Input for this task
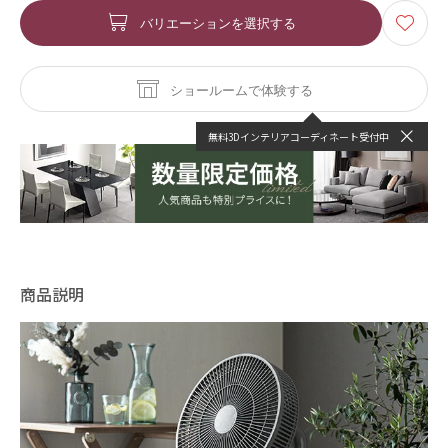
バリエーションを選択する
ショールームで体験する
無料3Dインテリアコーディネート受付中
商品説明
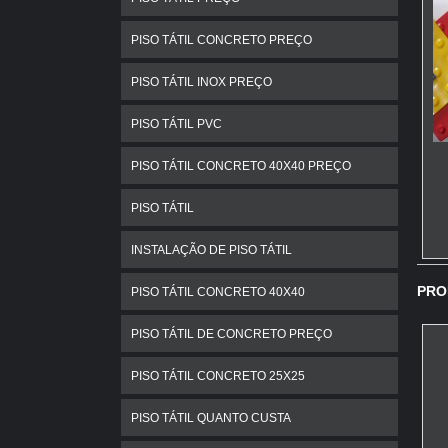
E
c
PISO TÁTIL CONCRETO PREÇO
V
PISO TÁTIL INOX PREÇO
p
PISO TÁTIL PVC
PISO TÁTIL CONCRETO 40X40 PREÇO
PISO TÁTIL
V
INSTALAÇÃO DE PISO TÁTIL
c
PRO
PISO TÁTIL CONCRETO 40X40
E
PISO TÁTIL DE CONCRETO PREÇO
O
a
PISO TÁTIL CONCRETO 25X25
e
d
PISO TÁTIL QUANTO CUSTA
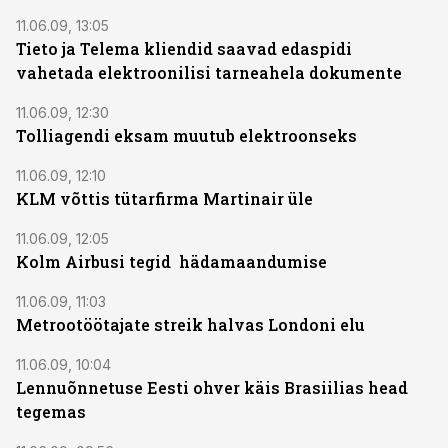
11.06.09, 13:05
Tieto ja Telema kliendid saavad edaspidi
vahetada elektroonilisi tarneahela dokumente
11.06.09, 12:30
Tolliagendi eksam muutub elektroonseks
11.06.09, 12:10
KLM võttis tütarfirma Martinair üle
11.06.09, 12:05
Kolm Airbusi tegid hädamaandumise
11.06.09, 11:03
Metrootöötajate streik halvas Londoni elu
11.06.09, 10:04
Lennuõnnetuse Eesti ohver käis Brasiilias head
tegemas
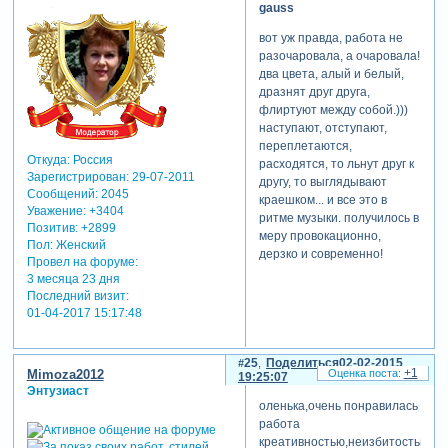
gauss
вам. не хотела забивать ее
большим количеством
вот уж правда, работа не
декора, возможно потому
разочаровала, а очаровала!
она и получилась более
два цвета, алый и белый,
дразнят друг друга,
легкой
.
флиртуют между собой.)))
наступают, отступают,
переплетаются,
Откуда:
Россия
расходятся, то льнут друг к
Зарегистрирован
: 29-07-2011
другу, то выглядывают
Сообщений:
2045
краешком... и все это в
Уважение:
+3404
ритме музыки. получилось в
Позитив:
+2899
меру провокационно,
Пол:
Женский
дерзко и современно!
Провел на форуме:
3 месяца 23 дня
Последний визит:
01-04-2017 15:17:48
25
Поделиться
02-02-2015
+1
Mimoza2012
19:25:07
Энтузиаст
оленька,очень понравилась
работа
креативностью,неизбитостью.по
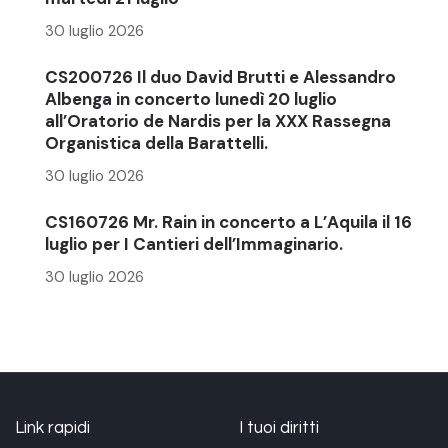
30 luglio 2026
CS200726 Il duo David Brutti e Alessandro
Albenga in concerto lunedì 20 luglio
all’Oratorio de Nardis per la XXX Rassegna
Organistica della Barattelli.
30 luglio 2026
CS160726 Mr. Rain in concerto a L’Aquila il 16
luglio per I Cantieri dell’Immaginario.
30 luglio 2026
Link rapidi
I tuoi diritti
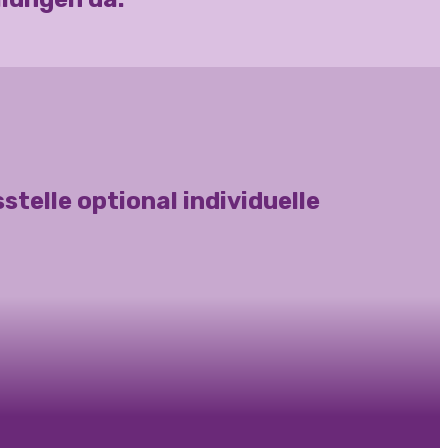
elle optional individuelle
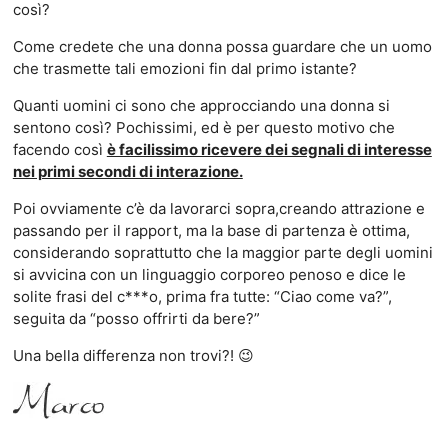
così?
Come credete che una donna possa guardare che un uomo
che trasmette tali emozioni fin dal primo istante?
Quanti uomini ci sono che approcciando una donna si
sentono così? Pochissimi, ed è per questo motivo che
facendo così
è facilissimo ricevere dei segnali di interesse
nei primi secondi di interazione.
Poi ovviamente c’è da lavorarci sopra,creando attrazione e
passando per il rapport, ma la base di partenza è ottima,
considerando soprattutto che la maggior parte degli uomini
si avvicina con un linguaggio corporeo penoso e dice le
solite frasi del c***o, prima fra tutte: “Ciao come va?”,
seguita da “posso offrirti da bere?”
Una bella differenza non trovi?! 😉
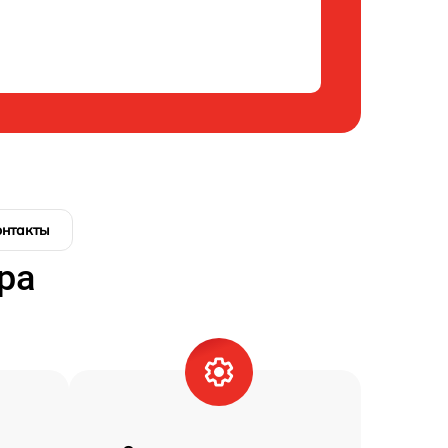
онтакты
ра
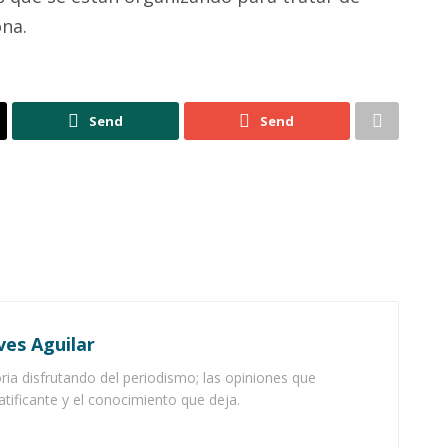
ona.
Send
Send
ves Aguilar
ia disfrutando del periodismo; las opiniones que
atificante y el conocimiento que deja.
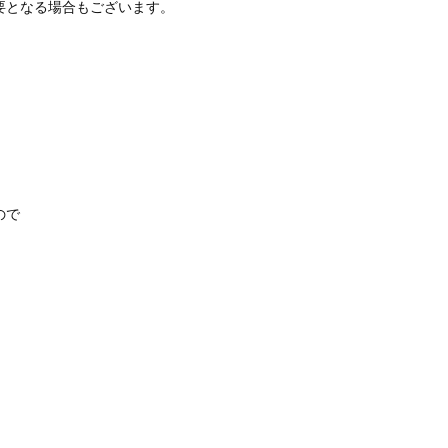
要となる場合もございます。
ので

Instructions for the task
Your task is to gather all lines from the entries above that hold the word "uomini".

Output below
Quanti uomini ci sono che approcciando una donna si
considerando soprattutto che la maggior parte degli uomini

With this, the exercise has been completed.